-- Materials provided follows --

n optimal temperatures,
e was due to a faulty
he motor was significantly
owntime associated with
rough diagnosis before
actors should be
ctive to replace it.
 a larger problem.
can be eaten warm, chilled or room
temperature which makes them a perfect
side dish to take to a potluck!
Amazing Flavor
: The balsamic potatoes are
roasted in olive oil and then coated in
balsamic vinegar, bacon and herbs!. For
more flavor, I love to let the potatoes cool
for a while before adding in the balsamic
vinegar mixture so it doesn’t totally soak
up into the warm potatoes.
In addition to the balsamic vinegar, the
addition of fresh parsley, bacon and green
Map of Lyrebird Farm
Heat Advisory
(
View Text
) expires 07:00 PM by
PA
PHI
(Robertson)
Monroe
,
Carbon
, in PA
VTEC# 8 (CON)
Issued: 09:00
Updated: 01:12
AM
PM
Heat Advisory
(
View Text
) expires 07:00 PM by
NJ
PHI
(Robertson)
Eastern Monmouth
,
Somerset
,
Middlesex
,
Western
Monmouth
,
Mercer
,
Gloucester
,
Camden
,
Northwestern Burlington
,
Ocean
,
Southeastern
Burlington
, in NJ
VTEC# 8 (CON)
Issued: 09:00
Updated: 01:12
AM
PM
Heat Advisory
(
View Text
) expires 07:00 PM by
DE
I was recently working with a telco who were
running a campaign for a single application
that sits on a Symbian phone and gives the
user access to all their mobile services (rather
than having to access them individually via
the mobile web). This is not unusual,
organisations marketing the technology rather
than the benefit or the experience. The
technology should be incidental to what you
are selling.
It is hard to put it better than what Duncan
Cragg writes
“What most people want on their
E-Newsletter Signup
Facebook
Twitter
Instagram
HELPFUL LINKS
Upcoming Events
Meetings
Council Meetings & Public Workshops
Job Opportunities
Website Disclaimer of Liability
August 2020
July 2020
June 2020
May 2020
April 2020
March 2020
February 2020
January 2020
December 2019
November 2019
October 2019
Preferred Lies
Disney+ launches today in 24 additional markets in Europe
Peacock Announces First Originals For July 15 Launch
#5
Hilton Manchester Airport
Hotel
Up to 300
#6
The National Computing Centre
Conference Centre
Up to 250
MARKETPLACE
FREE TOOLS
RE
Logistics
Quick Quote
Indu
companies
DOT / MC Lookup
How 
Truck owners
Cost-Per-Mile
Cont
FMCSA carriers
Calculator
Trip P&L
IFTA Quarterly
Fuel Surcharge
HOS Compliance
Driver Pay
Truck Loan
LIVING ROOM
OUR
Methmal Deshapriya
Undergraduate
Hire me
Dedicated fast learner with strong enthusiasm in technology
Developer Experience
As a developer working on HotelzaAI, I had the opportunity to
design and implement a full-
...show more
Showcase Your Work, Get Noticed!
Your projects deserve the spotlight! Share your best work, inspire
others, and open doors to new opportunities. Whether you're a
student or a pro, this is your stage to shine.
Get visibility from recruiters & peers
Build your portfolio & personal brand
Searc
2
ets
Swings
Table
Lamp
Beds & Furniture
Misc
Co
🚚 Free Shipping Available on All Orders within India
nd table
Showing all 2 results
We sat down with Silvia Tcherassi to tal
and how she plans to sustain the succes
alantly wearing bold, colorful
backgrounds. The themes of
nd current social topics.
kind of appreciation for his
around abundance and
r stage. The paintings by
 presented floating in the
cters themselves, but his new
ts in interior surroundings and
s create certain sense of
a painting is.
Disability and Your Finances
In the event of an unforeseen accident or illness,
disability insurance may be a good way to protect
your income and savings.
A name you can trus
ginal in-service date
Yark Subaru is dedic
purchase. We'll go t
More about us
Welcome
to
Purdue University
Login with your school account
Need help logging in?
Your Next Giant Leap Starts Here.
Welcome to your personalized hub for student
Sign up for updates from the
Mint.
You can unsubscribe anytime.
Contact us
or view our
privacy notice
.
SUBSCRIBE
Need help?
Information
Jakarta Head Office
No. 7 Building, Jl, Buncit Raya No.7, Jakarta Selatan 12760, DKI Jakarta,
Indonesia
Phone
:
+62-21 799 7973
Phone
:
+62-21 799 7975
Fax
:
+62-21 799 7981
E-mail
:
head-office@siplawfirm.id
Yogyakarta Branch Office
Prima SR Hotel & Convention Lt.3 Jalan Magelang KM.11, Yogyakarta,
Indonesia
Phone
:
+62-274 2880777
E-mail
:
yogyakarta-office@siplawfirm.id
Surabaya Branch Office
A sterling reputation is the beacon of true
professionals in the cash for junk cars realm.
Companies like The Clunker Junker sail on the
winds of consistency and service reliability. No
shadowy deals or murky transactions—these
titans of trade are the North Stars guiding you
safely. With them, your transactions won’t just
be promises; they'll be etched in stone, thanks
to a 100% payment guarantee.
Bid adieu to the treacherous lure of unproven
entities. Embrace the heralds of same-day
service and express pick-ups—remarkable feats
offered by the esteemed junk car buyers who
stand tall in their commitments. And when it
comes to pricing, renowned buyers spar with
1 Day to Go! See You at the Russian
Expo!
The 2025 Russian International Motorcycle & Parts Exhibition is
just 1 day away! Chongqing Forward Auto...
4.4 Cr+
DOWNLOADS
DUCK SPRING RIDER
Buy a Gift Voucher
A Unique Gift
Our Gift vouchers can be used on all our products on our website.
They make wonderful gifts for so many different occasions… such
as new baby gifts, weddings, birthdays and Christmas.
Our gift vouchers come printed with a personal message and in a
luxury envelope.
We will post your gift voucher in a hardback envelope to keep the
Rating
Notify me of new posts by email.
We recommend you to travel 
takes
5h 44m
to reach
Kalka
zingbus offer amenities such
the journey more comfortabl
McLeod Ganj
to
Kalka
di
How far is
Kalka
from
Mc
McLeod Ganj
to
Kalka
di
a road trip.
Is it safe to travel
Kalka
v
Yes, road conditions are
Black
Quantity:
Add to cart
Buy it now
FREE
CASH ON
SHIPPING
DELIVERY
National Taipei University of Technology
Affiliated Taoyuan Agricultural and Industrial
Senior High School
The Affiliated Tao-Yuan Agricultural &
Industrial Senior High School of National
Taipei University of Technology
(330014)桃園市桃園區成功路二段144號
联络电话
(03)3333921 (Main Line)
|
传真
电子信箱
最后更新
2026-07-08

-- Materials provided concluded --

Going through the listing above, count every line in which the word "vinegar" occurs, and state only the count.

Exercise response: 3